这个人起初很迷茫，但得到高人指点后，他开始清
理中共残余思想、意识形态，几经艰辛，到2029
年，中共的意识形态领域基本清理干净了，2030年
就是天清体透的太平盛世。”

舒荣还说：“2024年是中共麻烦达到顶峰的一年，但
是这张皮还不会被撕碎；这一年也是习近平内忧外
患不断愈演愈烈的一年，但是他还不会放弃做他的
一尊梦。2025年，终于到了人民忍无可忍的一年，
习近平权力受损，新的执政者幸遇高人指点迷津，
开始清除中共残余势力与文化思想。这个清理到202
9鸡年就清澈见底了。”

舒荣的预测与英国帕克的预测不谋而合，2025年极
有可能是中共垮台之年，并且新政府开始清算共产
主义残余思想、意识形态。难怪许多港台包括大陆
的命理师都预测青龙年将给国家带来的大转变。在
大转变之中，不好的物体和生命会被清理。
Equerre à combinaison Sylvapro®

+++

# WORK REQUIRED
Copy the lines word for word, starting with the line that contains "舒荣的预测与英国帕克的预测不谋而合，2025年极" and continuing through the final line.

# TASK SOLUTION
舒荣的预测与英国帕克的预测不谋而合，2025年极
有可能是中共垮台之年，并且新政府开始清算共产
主义残余思想、意识形态。难怪许多港台包括大陆
的命理师都预测青龙年将给国家带来的大转变。在
大转变之中，不好的物体和生命会被清理。
Equerre à combinaison Sylvapro®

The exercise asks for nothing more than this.